Wenn Russlands Ex-Präsident Dmitrij Medwedew davon spricht, dass der Kreml am besten Bomben auf Berlin werfen solle, dass Russland das „Recht“ habe, sich mit Atomwaffen zu verteidigen – dann zuckt im Westen mittlerweile keiner mehr.
Wenn Aleksandr Lukaschenko das macht, ist das ein wenig anders. Der belarussische Potentat warnte heute in einer Ansprache an das Volk, dass Moskau die „fürchterlichsten“ Waffen zum Einsatz bringen könnte - sprich: Atomwaffen. Darum seien ein Waffenstillstand und Verhandlungen geboten, so Lukaschenko.
Putins Sprachrohr
Dass Lukaschenko das gerade jetzt so drastisch formuliert, hat einen Grund: Nicht nur, dass er seit Kriegsbeginn mehr denn je Kreml-Chef Wladimir Putins Vasall ist, zuletzt sogar eine Stationierung von russischen Atomwaffen auf dem eigenen Staatsgebiet akzeptiert hat (mit dem kruden Argument, dass diese Belarus vor einer NATO-Invasion schützen würden).
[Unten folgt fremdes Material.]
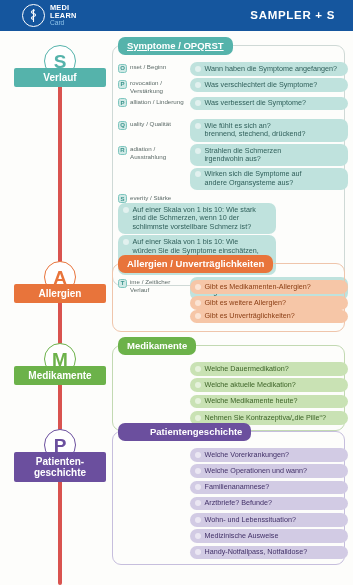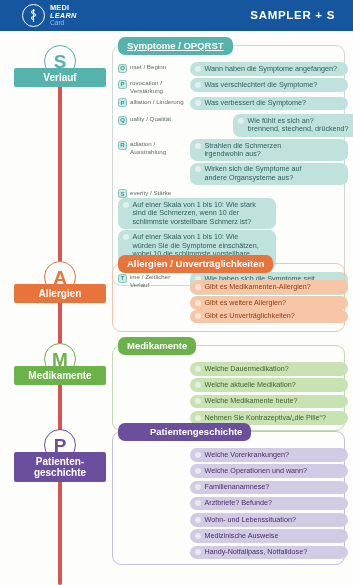--- a/index.html
+++ b/index.html
@@ -22,21 +22,21 @@
     width:21px;height:21px;border-radius:50%;
     border:1.4px solid #ffffff;
     display:flex;align-items:center;justify-content:center;
     flex:none;
   }
   .logo-text{margin-left:5px;line-height:1;}
   .logo-l1,.logo-l2{
     display:block;color:#ffffff;font-weight:bold;
     font-size:7.4px;letter-spacing:.2px;
   }
-  .logo-l2{margin-top:.5px;font-style:italic;}
+  .logo-l2{margin-top:.5px;}
   .logo-l3{
     display:block;color:#8fc4ea;font-size:6.6px;margin-top:.5px;
   }
   .header-title{
     position:absolute;right:18px;top:9px;
     color:#ffffff;font-weight:bold;font-size:11.5px;letter-spacing:.7px;
   }
 
   
   .page{
@@ -225,21 +225,21 @@
               </div>
               <span class="tag-txt">alliation / Linderung</span>
             </div>
             <div>
               <div class="pill t-pill" style="width: 158px;">
                 <span class="dot"></span>
                 <span class="pill-txt">Was verbessert die Symptome?</span>
               </div>
             </div>
           </div>
-          <div class="row" style="margin-top: 4px; gap: 43px;">
+          <div class="row" style="margin-top: 9px;">
             <div class="tag">
               <div class="tag-sq">
                 <b>Q</b>
               </div>
               <span class="tag-txt">uality / Qualität</span>
             </div>
             <div>
               <div class="pill t-pill" style="width: 158px;">
                 <span class="dot"></span>
                 <span class="pill-txt">Wie fühlt es sich an?<br>brennend, stechend, drückend?</span>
Nein, er ist auch sein Sprachrohr: In Moskau wird zuletzt wieder vermehrt nach einer Rückkehr an den Verhandlungstisch gerufen – auch, weil in Kiew gerade an einer Offensive gearbeitet wird, die die Russen aus den besetzten Gebieten zurückdrängen soll. Es ist unklar, ob Russland die militärischen und vor allem die personellen Ressourcen hat, um einen solchen Gegenschlag – der etwa Teile der besetzten Gebiete vom Nachschub abschneiden könnte – zu parieren.
"Das ist lächerlich"
Lukaschenkos Forderung nach einem Waffenstillstand „ohne Vorbedingungen“ spiegelt genau Moskaus Linie wider. Der Kreml steht militärisch unter Druck, eine Verhandlungslösung, bei der die Ukraine die besetzten gebiete einfach abtritt, wäre im Sinne Putins – das könnte er als Sieg werten. Wenn Lukaschenko sich also darüber echauffiert, dass Wolodimir Selenskij sich per Dekret untersagt hat, mit Putin zu sprechen („das ist lächerlich“, sagte er), und wenn er in den Raum stellt, dass Verhandlungen nach einer Offensive der Ukraine „unmöglich“ wären – dann trägt Lukaschenko zum einen Putins Wünsche in die Welt.
Und, das muss man anfügen, vermutlich auch eigene. Denn so sehr der belarussische Diktator nach Putins Pfeife tanzt, so sehr belastet ihn der Krieg auch selbst – noch nie war die Gefahr größer, dass Russland sich den Nachbarn einverleibt. Ein Ende des russischen Angriffskrieges gegen die Ukraine würde diese Last zumindest zum Teil von ihm nehmen.